**Selected text**
When asked about a particular domain in the batch with a name suggesting it hosted child sex abuse material, Watkins claimed he had deleted it “15 to 20 years ago” when it came to his attention. He said the domains with names suggestive of child pornography had no content when hosted by his company, but had been established for domain squatting, a practice where the domains’ owners would profit once they found willing buyers for URLs referencing things like children’s underwear and the sexual abuse of minors. In a subsequent conversation, he suggested the subdomains were created as part of a common turn-of- the-century search engine optimization tactic. 

Watkins claimed not to know the domain whose metadata showed it hosting child sex abuse-related filenames and links, and said that if the domain actually hosted such material the domain itself would have been removed. “If there was ever a problem we removed and deleted and reported,” he said. Watkins said that he did not vet clients nor take action to determine whether they used his services to commit illegal acts unless it was brought to his attention: “It’s about the most un-American thing I can imagine, sir. That’s what the Soviets would be doing, or the communist Chinese. And we don’t have Soviets anymore. We defeated them.”

The now 56-year-old Watkins has a long connection to pornography stretching back to a site he founded in the mid 90s as the industry was transitioning online. By 2001, Watkins’s work as a US Army helicopter repairman took him to the Philippines, where he expanded from porn sites into web services, hosting adult sites targeting consumers evading Japanese obscenity laws, according to a 2016 Splinter story. He has said he chose N.T. Technology’s innocuous name to provide cover for credit card charges that might be questioned by his customers’ wives. 

The QAnon conspiracy theory began on 4chan, a site Watkins had no role in running, eventually migrating to 8chan in 2017. 8chan was ultimately shut down in August of 2019 when its domain hosting and cybersecurity providers dropped it after several far-right shooters used the site to disseminate their manifestos. Watkins provided Q a place to continue posting by restarting and rebranding the imageboard as 8Kun, vowing to moderate child porn and other illegal content more strictly.

**Material shown**
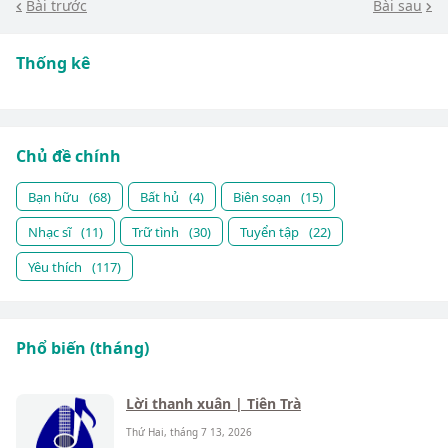
Bài trước
Bài sau
Thống kê
Chủ đề chính
Bạn hữu
(68)
Bất hủ
(4)
Biên soạn
(15)
Nhạc sĩ
(11)
Trữ tình
(30)
Tuyển tập
(22)
Yêu thích
(117)
Phổ biến (tháng)
Lời thanh xuân | Tiên Trà
Thứ Hai, tháng 7 13, 2026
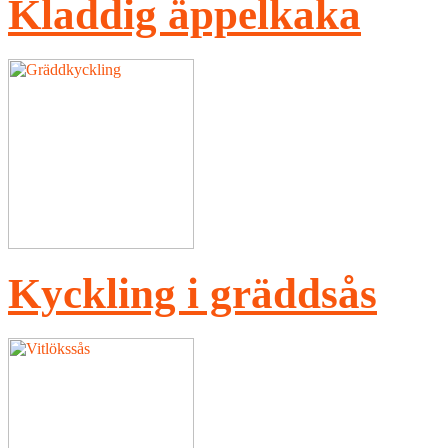
Kladdig äppelkaka
Kyckling i gräddsås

**Aim of the task**
Resume the passage about Watkins and his web hosting business, starting after its last sentence.

**Answer**
QAnon’s sprawl and constant evolution can make it difficult to follow. It started with a poster on 4chan who claimed to be a member of the federal government with high-level “Q” security clearance. Posts from Q dropped cryptic breadcrumbs that purportedly shed light on a pedophile ring being run by liberal elites. The conspiracy, which holds that Donald Trump is secretly battling this cabal despite opposition from the so-called “deep state,” has found ardent supporters among the president’s base.

Watkins’ precise role in QAnon is murky. At a minimum, he is widely recognized as having played an instrumental part in giving the movement a platform where it could flourish as he has publicly encouraged the conspiracy. When he was subpoenaed to testify before Congress, he wore a “Q” pin. Just weeks ago, he was a featured speaker at a QAnon conference in Phoenix. In addition to running QAnon’s home on 8kun, the fact-checking site Logically.ai reported this month that Watkins appears to be playing a role in facilitating online QAnon community hubs elsewhere.

Brennan, 8chan’s original founder, has suggested Watkins’ involvement goes deeper, positing he took advantage of his power as the owner of 8kun to essentially hijack the account that claims to be Q. Other researchers and journalists have raised the possibility that Watkins has some involvement or knowledge of who runs the account. Watkins has denied that claim, or having acted as Q.

Even if he has no direct relationship to the QAnon account, as an active supporter of Q and the movement’s host, Watkins is an inextricable sustainer of a conspiracy that has falsely branded political opponents and innocent bystanders as pedophiles—despite his own apparent role in profiting from words that appeal to the real thing.

Correction: This article originally misstated the year Brennan ceded control to Watkins.